Sunday, December 7, 2014

Ghosts of Christmas Past, Present and Future

I'm not sure what it is.  There is a feeling that comes over me every December.  I’m not depressed, not even sad, really, but sentimental
…very sentimental.
And it's not over every Christmas past.   But like Scrooge, (or Scrooged if you like movies, like I do) one stands out.  Winter in general stands out with Mr. Hopeful.  It was winter all those decades ago where he and I talked on a snowy hike about a possible future together….
and it was winter when we broke up years later…
and (did you know) when it snows, (cue song)…I can’t help but see his face, at both those moments.  Have I told you lately that I think my relationship with him, over the years, has really helped me to understand how close love and hate really are?  Now don’t go jumping of ledges here, breath and hear me out.

I hate that I met him if we can’t be together….sometimes….
this time of year….more than any other.  And maybe it’s true, its because it’s Thanksgiving and Christmas….and New Years…
Eve….and another year gone without him.  Another year misplaced somehow, and yet, the year for me has been a very successful and happy one. I have had so much good to share with my loved ones….I just wish he was by my side while I was accomplishing them.  My heart says he is.  My heart says he always will be, because he cares about me and always has.  Just because we couldn’t make a relationship work, doesn’t mean we can’t be old friends, does it?  Sharing stories of our kids, and our trials and tribulations in this world.  
Like with all my other friends.  I try.  
God knows I try.  
But with him, its hard to be completely happy for his successes that he shares with her, and his kids.  And while I am happy for him, there is a small, small percentage….maybe 10….that glares with revenge filled satisfaction at his losses.  It used to be closer to 5% but it’s grown this year along with my unfulfilled desires to have an exciting life here in the Windy City.

Thankfully my distracted heart did not spoil any joyous Christmas present with my daughter yesterday.  (pun….lol)  We were shopping in the downtown said windy city, and DAMN why do we live near such a fucking huge lake this far north?!  ARE WE CRAZY?!  Hate lake effect show and ice and wind and fucking wind.  There were a couple of times with our packages in hand where First Daughter and I were almost blown off our feet.  Our inherited 18 dex of clumsy-ness and anti-stumbling saves made quippy remarks of the day a very “Gilmore Girls” moment.  We have a lot of those again in this city.  Another reason it was good for us both to get out of the sad memories of La Crosse.   She still calls it home. I think because First Son is there.  I call Chicago home.  Because I’m here.

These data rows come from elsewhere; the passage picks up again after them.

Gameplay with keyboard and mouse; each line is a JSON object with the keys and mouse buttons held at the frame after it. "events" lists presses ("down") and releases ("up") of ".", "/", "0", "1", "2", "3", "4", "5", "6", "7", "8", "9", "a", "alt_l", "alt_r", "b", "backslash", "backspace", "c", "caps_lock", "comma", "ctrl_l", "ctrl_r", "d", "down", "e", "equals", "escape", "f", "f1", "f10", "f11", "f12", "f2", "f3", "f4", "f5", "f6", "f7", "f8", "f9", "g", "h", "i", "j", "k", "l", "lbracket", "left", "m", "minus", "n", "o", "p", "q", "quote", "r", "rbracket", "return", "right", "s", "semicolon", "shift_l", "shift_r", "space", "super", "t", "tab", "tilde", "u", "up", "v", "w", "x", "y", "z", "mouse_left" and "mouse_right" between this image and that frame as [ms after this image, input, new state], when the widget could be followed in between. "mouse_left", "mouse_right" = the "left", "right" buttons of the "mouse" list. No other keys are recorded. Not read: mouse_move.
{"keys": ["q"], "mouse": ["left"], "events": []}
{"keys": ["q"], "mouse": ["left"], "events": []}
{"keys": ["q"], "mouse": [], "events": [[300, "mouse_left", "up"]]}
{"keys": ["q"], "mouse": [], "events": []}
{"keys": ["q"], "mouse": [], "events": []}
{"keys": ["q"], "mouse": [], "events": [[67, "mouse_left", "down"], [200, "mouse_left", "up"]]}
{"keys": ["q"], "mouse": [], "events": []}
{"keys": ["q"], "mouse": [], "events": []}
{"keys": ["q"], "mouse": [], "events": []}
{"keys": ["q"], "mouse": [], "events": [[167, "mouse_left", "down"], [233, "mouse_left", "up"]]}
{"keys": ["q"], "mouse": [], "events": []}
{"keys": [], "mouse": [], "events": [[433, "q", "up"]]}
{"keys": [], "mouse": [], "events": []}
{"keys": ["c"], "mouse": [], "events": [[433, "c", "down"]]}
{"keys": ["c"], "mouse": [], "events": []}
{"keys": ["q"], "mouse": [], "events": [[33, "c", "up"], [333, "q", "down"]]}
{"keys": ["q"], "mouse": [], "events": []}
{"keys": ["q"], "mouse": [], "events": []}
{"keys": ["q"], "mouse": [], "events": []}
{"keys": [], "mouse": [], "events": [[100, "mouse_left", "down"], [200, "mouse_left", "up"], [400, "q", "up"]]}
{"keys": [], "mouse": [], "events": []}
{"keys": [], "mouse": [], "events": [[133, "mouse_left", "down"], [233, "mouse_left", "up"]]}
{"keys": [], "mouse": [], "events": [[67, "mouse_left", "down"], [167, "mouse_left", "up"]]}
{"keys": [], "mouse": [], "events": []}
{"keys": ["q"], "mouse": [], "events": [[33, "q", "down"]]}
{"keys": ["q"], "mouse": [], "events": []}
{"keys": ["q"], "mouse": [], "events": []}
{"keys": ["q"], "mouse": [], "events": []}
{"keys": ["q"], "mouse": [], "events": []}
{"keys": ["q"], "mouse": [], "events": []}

Christmas future is starting to bleed into my self-imposed blue Christmas time.  And this is a good thing because I feel a lot more successful when I think of my future than when I think of my past or present.  I know I shouldn’t live in the either the past or future but at least I’m starting to find my future a more pleasant place to be in than my past.  I think its a greater understanding of myself and him and maybe what they call, “being in the present moment”.  I’m trying to fall out of love with him and I’m trying to think of him more in love with her and spending his free time with his family.  I create loving pictures of it in my mind to keep me from …
well to keep me from doing anything I may regret.
 I think this is growth, albeit strange and dangerous pendulum growth, but any growth is good, right?  She asked suggestive of agreement.